The generics will next contend that it was obvious to use known technology, namely, microbead structures, to formulate a dual drug combination to control dissolution rates. They will point to caselaw holding that optimizing known technology—i.e., bead sizes, weight ratios, dosages—is not generally patentable if the optimization results in a matter of degree versus a matter of kind. The devil will be in the details, and it will be a battle of the experts. But even at a high level, the invalidity arguments for these patents is readily apparent.
Another risk relates to the data submitted by Karuna during examination of the fixed dose patents (and depicted above.). Patent applications are examined ex parte. The Patent Office does not typically vet or challenge data submitted by patent applicants. Yet, during Hatch Waxman litigation, that is exactly what the generics will do. Here, they are likely to argue that Karuna’s data does not necessarily support its conclusion. The prior art already taught dosing xanomeline and trospium together. Karuna claimed to the Patent Office that its purportedly novel bead structure reduced the side of effects of simply dosing the drugs together. Yet, the data does not appear to compare KarTX to xanomeline and trospium dosed together, but rather against xanomeline alone or against placebo alone. This is a matter more suited for expert opinion, and requires more analysis, but even on the face of the data submitted by Karuna, the fixed dose patents face invalidity risk.
Another risk is on infringement. Some of the patent claims are very narrow. For instance, one of the independent claims from the ‘832 patent requires dissolution rates of 95% within 45 minutes as well as the requirement that, when KarXT is administered to a patient “for at least 7 days at 20 mg trospium twice daily,” that will yield “a mean Cmax of trospium at 7850+/-3360 pg/mL and a mean AUC0-12 of 41900+/-15500 hr pg/mL.” While claims that are this narrow are likely to be insulated from invalidity challenges like those discussed above, it can nevertheless be very difficult to show these limitations are infringed by a given drug, especially if this type of data is not included somehow in the label.
Despite these risks, there remain a few known unknowns that make it difficult to fully handicap Karuna’s chances of protecting against generic entry until 2040. First, KarXT has not yet been approved by the FDA. We do not yet know what the label will precisely say, and therefore, assessing infringement of select patents against the pending or prospective label language is limited at this time.

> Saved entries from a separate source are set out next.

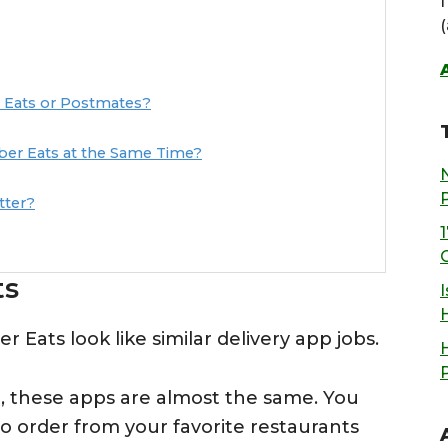
 Eats or Postmates?
er Eats at the Same Time?
tter?
ts
I
 Eats look like similar delivery app jobs.
, these apps are almost the same. You
o order from your favorite restaurants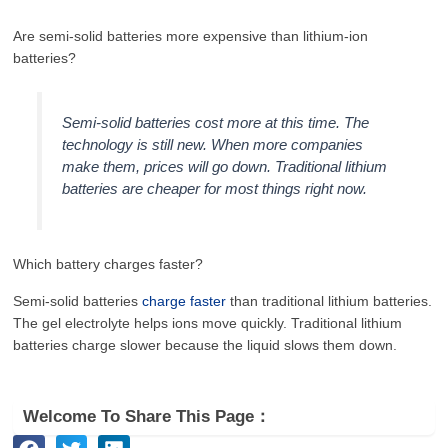
Are semi-solid batteries more expensive than lithium-ion
batteries?
Semi-solid batteries cost more at this time. The
technology is still new. When more companies
make them, prices will go down. Traditional lithium
batteries are cheaper for most things right now.
Which battery charges faster?
Semi-solid batteries
charge faster
than traditional lithium batteries.
The gel electrolyte helps ions move quickly. Traditional lithium
batteries charge slower because the liquid slows them down.
Welcome To Share This Page：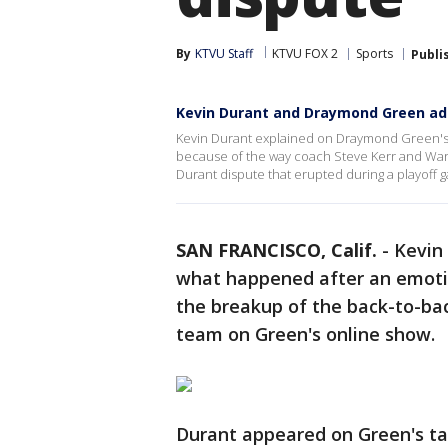
By
KTVU Staff
KTVU FOX 2
Sports
Publi
Kevin Durant and Draymond Green ad
Kevin Durant explained on Draymond Green's 
because of the way coach Steve Kerr and Wa
Durant dispute that erupted during a playoff 
SAN FRANCISCO, Calif.
-
Kevin
what happened after an emoti
the breakup of the back-to-ba
team on Green's online show.
Durant appeared on Green's tal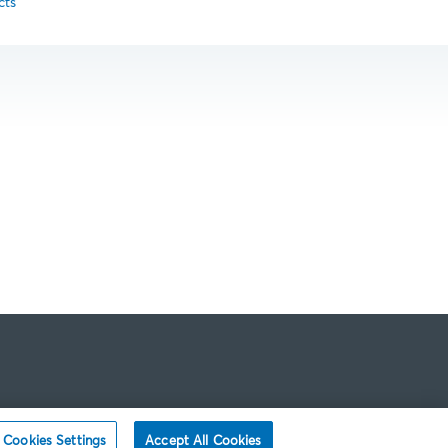
cts
Cookies Settings
Accept All Cookies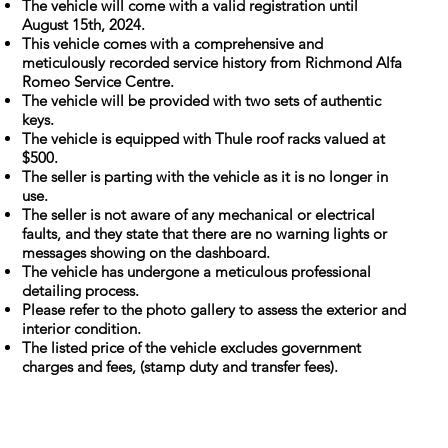
The vehicle will come with a valid registration until
August 15th, 2024.
This vehicle comes with a comprehensive and
meticulously recorded service history from Richmond Alfa
Romeo Service Centre.
The vehicle will be provided with two sets of authentic
keys.
The vehicle is equipped with Thule roof racks valued at
$500.
The seller is parting with the vehicle as it is no longer in
use.
The seller is not aware of any mechanical or electrical
faults, and they state that there are no warning lights or
messages showing on the dashboard.
The vehicle has undergone a meticulous professional
detailing process.
Please refer to the photo gallery to assess the exterior and
interior condition.
The listed price of the vehicle excludes government
charges and fees, (stamp duty and transfer fees).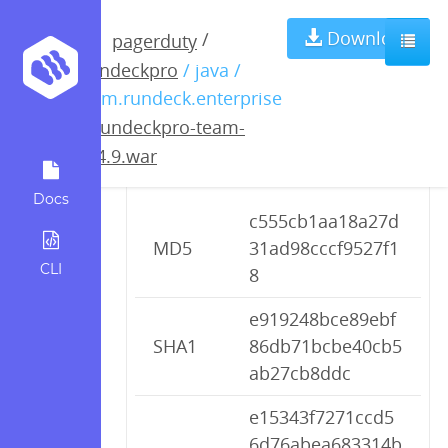
rundeckpro-
Download
/
pagerduty
rundeckpro
/ java /
team-2.4.9.war
com.rundeck.enterprise
/
rundeckpro-team-
2.4.9.war
Checksums
Docs
c555cb1aa18a27d
MD5
31ad98cccf9527f1
CLI
8
e919248bce89ebf
SHA1
86db71bcbe40cb5
ab27cb8ddc
e15343f7271ccd5
6d76abea683314b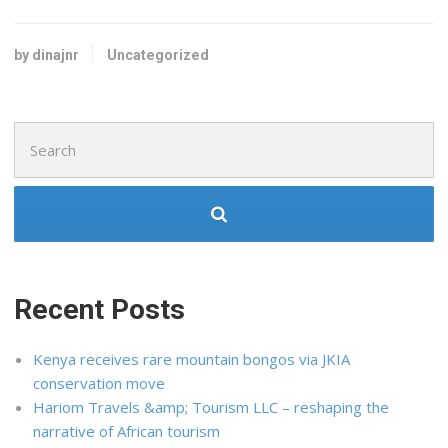
by dinajnr
Uncategorized
Search
for:
Recent Posts
Kenya receives rare mountain bongos via JKIA
conservation move
Hariom Travels &amp; Tourism LLC – reshaping the
narrative of African tourism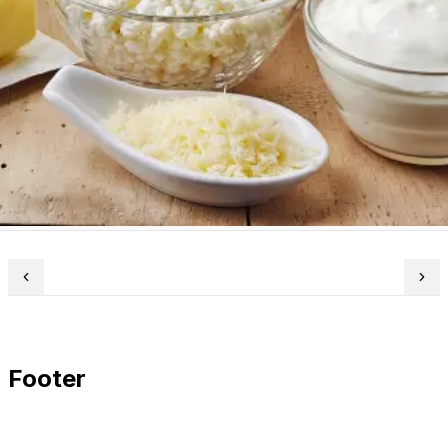
Footer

In addition, Karuna is likely to acquire more patents covering KarXT in the future. Karuna currently has at least two additional pending patent applications directed to the fixed dose combination technology. These include U.S. Patent Application Nos. 17/822,872 and 18/392,891. These patents will also expire around 2039.
More patent coverage is generally better for brands attempting to delay generic entry. Yet, these pending applications are likely to be more narrow than earlier patents within the same family. That may bolster their strength against invalidity challenges, but simultaneously make it more difficult to prove infringement. Again, the devil will be in the details.
In sum, Karuna appears to have devoted commendable resources to building a portfolio of numerous patents around KarXT. Those patents are likely protect against generic competition until at leaset the early 2030’s. Yet, whether those patents can keep out generics until 2040 remains, at this stage, a gamble.